Problem statement. Show every line of the data below that includes the word "Right".

Extracted records.
*** Block opens ***
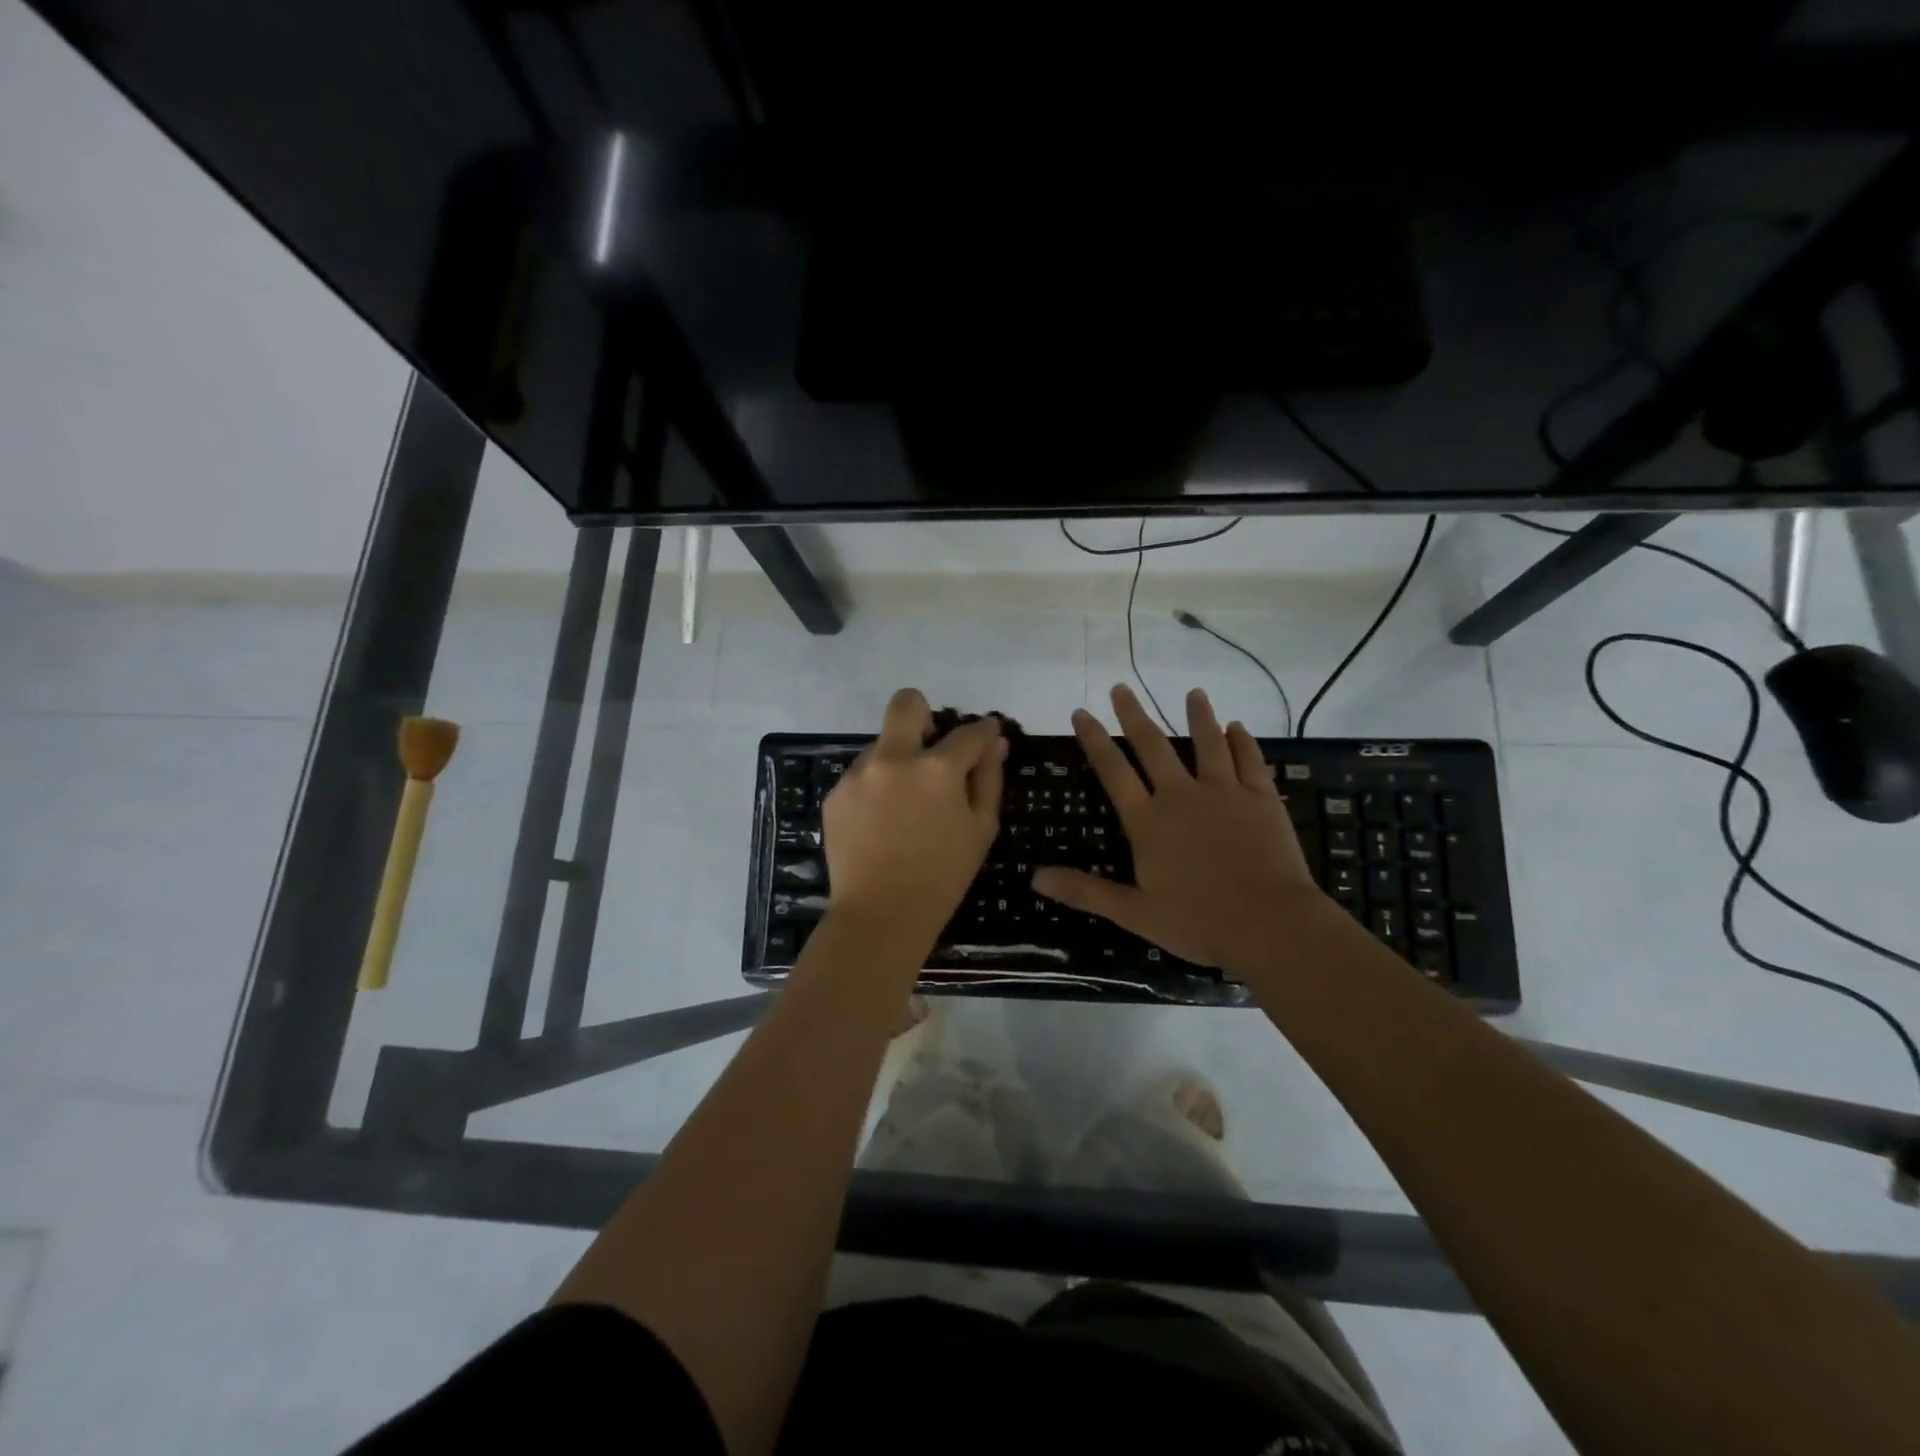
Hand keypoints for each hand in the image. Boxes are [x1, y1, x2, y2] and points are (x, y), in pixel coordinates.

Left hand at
*** Block closes ***
*** Block opens ***
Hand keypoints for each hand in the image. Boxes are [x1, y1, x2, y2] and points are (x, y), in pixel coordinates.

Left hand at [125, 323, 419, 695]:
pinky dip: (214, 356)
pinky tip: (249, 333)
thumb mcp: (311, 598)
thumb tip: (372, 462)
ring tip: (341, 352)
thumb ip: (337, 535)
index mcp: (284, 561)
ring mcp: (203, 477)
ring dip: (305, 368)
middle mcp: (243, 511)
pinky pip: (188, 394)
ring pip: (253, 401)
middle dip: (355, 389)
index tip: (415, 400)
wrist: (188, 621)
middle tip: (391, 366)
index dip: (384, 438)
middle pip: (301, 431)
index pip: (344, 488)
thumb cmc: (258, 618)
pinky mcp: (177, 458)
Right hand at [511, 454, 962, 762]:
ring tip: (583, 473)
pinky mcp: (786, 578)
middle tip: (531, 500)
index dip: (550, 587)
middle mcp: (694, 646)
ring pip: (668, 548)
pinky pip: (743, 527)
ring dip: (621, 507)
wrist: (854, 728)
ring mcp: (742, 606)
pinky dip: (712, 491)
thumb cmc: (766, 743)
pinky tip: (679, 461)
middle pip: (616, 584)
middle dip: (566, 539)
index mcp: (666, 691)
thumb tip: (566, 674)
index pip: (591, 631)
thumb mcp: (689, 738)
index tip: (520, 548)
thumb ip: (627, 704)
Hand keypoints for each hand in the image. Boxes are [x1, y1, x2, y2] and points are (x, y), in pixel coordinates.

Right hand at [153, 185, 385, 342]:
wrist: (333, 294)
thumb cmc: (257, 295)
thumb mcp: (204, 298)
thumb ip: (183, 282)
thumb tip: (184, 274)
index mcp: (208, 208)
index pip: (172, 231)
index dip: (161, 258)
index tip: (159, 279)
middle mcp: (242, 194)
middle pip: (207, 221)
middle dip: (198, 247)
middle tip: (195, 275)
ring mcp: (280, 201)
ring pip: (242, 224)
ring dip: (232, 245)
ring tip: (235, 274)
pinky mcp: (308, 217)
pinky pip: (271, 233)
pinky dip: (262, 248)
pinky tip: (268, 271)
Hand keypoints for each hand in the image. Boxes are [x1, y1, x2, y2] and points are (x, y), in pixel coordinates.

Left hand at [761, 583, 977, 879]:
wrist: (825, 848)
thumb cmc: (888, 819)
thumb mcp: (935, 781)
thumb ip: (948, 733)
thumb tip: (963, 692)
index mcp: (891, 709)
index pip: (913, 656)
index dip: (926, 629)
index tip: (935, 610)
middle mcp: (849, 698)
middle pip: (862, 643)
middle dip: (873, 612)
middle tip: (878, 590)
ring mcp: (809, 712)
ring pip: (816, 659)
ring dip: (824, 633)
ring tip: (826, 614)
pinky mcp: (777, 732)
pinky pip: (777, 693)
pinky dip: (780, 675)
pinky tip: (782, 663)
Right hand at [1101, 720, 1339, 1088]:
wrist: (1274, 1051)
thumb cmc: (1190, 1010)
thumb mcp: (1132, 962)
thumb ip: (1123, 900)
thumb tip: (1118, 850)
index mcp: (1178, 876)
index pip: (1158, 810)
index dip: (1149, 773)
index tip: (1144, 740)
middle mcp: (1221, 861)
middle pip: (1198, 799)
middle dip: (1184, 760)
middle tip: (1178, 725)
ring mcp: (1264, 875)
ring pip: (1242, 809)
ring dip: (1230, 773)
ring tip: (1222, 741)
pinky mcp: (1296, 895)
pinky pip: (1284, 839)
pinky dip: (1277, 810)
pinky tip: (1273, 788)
*** Block closes ***
*** Block opens ***
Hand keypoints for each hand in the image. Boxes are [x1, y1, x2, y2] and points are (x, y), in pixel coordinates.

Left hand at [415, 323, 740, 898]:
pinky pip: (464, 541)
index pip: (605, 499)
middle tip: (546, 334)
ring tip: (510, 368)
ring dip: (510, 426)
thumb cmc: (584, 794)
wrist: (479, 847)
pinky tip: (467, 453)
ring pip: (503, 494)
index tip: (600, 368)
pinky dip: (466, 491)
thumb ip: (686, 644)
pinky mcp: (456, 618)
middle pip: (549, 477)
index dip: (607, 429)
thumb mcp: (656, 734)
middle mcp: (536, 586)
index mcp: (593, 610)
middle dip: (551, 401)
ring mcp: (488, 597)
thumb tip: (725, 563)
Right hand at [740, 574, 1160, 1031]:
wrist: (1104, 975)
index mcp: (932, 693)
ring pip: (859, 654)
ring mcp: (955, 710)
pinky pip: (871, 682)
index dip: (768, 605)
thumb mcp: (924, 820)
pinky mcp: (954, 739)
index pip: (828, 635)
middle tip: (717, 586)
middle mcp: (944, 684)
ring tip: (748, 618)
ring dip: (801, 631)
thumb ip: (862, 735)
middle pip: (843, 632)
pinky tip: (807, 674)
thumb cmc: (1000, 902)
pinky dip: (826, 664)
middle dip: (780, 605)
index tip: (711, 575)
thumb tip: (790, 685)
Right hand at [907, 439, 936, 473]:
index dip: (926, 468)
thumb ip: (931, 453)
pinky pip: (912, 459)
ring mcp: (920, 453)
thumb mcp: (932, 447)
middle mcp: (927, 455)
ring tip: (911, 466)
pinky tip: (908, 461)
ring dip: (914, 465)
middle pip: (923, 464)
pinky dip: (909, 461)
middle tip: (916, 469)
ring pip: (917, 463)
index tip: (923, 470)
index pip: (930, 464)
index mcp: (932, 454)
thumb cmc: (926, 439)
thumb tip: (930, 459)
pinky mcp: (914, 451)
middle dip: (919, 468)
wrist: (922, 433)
*** Block closes ***
Response for this exercise.
Right hand at [511, 454, 962, 762]:
Right hand at [153, 185, 385, 342]:
Right hand at [1101, 720, 1339, 1088]:
Right hand at [740, 574, 1160, 1031]:
Right hand at [907, 439, 936, 473]:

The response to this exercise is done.